[Opening Reading text section]

Bush reverses course, supports funding boost for nonproliferation efforts
In "Improving U.S.-Russian Nuclear Cooperation" (Issues, Fall 2001), I highlighted the misguided decision of President Bush to propose significant funding reductions for U.S.-Russian nuclear nonproliferation cooperation programs and raised concerns about the lack of attention to this work at high levels of the U.S. and Russian governments. For most of last year, the administration refused to reconsider its position, stating that it was conducting its own evaluation. Even in the wake of the September 11 terrorist attacks, the administration requested no additional funds to lock up weapons of mass destruction (WMD) in the former Soviet Union (FSU). But faced with the growing specter of WMD-armed terrorists and strong congressional support for controlling this danger, the Bush administration has now made a 180-degree turn and embraced this agenda in its latest budget.
Known generally as the Nunn-Lugar program, these nonproliferation activities are focused on improving the security of the remaining nuclear, chemical, and biological arsenals of Russia and other post-Soviet states. In April 2001, the Bush budget proposed cutting $100 million from Department of Energy (DOE) programs focused on reducing U.S.-Russian nuclear material security, disposition, and safety efforts: activities at the heart of the effort to control potentially "loose nukes" in the FSU. However, during the regular appropriations process last year, Congress bucked the administration and restored much of the proposed cut. Then, after the terrorist attacks, Congress included in a $40 billion emergency appropriation an additional $120 million for nuclear material control, $15 million for alternative employment for weapons scientists, and $10 million for improving the safety and security of Soviet-era nuclear power reactors and facilities. The initiative for this new money came solely from the Congress. When the administration notified Congress of its priorities for this funding, it did not designate any of the funds for WMD security activities in Russia or the FSU, despite the anthrax attacks against Congress and the emerging danger of potentially nuclear-armed terrorists.
Obviously recognizing the need to correct its course after the demonstration of congressional resolve, the White House announced in late December that it would seek major increases for Nunn-Lugar activities. In the fiscal year 2003 budget, the administration has requested overall increases for these activities when compared to its prior year budget request, and the increases in some areas are quite substantial. However, in other areas, program budgets would be funded below the final congressionally appropriated level for last year.

[Closing Reading text section]

Action item A: In the article on nonproliferation funding, how much did the April 2001 Bush budget propose cutting from Department of Energy programs?
Action item B: Write the next part of the article on nonproliferation funding, picking up after its final sentence.
The stored data comes from a source separate from the article on nonproliferation funding.

[Opening Source data section]

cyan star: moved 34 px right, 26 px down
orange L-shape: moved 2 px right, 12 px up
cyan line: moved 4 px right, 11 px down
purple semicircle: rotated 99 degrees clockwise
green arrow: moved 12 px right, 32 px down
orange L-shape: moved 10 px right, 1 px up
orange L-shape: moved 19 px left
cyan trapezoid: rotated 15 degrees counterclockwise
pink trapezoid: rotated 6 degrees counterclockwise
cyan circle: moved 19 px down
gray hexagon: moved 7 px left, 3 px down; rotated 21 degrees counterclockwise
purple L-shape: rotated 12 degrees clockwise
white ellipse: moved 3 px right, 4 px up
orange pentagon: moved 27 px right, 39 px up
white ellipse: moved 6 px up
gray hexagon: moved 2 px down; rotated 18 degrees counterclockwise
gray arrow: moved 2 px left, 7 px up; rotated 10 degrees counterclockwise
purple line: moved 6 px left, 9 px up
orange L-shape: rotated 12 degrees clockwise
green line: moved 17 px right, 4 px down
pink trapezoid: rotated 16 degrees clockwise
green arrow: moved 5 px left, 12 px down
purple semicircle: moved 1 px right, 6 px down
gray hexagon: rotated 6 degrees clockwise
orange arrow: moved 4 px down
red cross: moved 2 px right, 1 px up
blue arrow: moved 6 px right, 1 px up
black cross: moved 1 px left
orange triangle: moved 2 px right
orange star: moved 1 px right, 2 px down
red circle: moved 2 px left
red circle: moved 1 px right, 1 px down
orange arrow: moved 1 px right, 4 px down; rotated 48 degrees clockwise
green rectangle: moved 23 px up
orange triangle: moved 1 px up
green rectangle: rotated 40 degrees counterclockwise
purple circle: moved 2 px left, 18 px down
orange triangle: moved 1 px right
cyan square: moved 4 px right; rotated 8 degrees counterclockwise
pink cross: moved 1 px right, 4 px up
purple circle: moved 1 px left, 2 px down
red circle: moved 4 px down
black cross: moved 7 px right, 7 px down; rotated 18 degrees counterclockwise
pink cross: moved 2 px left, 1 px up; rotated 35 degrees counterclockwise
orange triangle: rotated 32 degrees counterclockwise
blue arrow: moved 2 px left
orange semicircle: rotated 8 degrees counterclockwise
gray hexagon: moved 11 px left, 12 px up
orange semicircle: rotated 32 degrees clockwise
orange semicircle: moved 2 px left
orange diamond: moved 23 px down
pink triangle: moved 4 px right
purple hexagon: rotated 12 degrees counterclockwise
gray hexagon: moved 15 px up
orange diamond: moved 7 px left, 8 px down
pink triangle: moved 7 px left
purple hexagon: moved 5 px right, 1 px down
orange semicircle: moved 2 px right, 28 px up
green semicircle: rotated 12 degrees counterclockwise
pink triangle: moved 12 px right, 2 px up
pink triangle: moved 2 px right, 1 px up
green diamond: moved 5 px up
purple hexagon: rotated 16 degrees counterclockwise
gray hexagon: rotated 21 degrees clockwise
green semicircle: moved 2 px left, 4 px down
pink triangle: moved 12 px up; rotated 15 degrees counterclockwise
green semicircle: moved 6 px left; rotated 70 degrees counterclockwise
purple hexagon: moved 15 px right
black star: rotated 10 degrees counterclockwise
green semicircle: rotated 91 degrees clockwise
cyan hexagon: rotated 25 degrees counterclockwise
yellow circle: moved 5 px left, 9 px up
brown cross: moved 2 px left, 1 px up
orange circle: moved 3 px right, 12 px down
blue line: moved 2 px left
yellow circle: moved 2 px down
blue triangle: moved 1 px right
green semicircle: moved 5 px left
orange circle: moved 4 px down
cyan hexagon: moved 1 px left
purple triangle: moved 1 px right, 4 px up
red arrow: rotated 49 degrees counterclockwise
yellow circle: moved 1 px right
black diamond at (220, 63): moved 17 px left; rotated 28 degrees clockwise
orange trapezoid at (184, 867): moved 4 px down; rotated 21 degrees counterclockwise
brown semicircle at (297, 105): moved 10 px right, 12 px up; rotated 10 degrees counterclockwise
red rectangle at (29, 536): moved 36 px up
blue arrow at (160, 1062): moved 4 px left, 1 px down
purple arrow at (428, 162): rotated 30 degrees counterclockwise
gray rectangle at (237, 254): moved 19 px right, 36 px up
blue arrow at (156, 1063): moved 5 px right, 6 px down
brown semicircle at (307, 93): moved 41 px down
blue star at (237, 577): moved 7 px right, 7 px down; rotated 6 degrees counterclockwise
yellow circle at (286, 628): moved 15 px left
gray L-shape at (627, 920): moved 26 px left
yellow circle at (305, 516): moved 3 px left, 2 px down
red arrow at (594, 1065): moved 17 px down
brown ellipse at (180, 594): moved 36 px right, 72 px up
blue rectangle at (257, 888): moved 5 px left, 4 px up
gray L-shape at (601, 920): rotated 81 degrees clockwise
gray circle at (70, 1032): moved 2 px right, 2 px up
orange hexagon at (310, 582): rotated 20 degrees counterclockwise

[Closing Source data section]

Exercise answer A: $100 million

Exercise answer B:
For DOE, approximately $770 million is requested for WMD nonproliferation efforts in the FSU, about 17 percent more than the total fiscal year 2002 congressional appropriation for these programs, including the supplemental funding. However, this number is somewhat deceiving, because it includes $49 million in a funding transfer from the Department of Defense (DOD) for a project to eliminate weapons-grade plutonium production in Russia and a significant increase for plutonium disposition facility construction in the United States. Still, significant increases were requested in efforts to dispose of excess plutonium in Russia, improve FSU export controls, and facilitate the dismantlement of nuclear warheads. Key programs, such as those designed to improve security for nuclear material and naval nuclear warheads and create peaceful employment opportunities for weapon scientists, would be funded below last year's final appropriation. But this year, these programs are riding a wave of increased funding from the supplemental appropriation, and government officials in charge must prove that they can effectively use substantially increased future funding by significantly accelerating their progress.
At DOD, the president has requested a budget increase of about 4 percent to $417 million. Most of the major increases are in nuclear weapon transportation security, chemical weapon destruction, and biological weapon proliferation prevention. These are necessary increases, though the objectives for some of the funding are not very clear at this point.
The administration's budgetary about-face on nonproliferation cooperation with Russia is welcome. But the critical issue in the coming year is how well officials in the key programs will actually use the financial windfall from last year to ramp up progress and decrease the timelines for completion of their work. More than half of the bomb-grade materials outside of weapons in Russia still remain inadequately secured, and vulnerable storage facilities for some key categories of warheads have been upgraded at a snail's pace. Both of these efforts have timelines for completion that extend for a decade or more. In this new world, that time frame is unacceptable. But political resources as well as financial ones are required to make this process move more quickly and effectively. Although the budget logjam seems to have been broken, the political blockages remain to be tackled.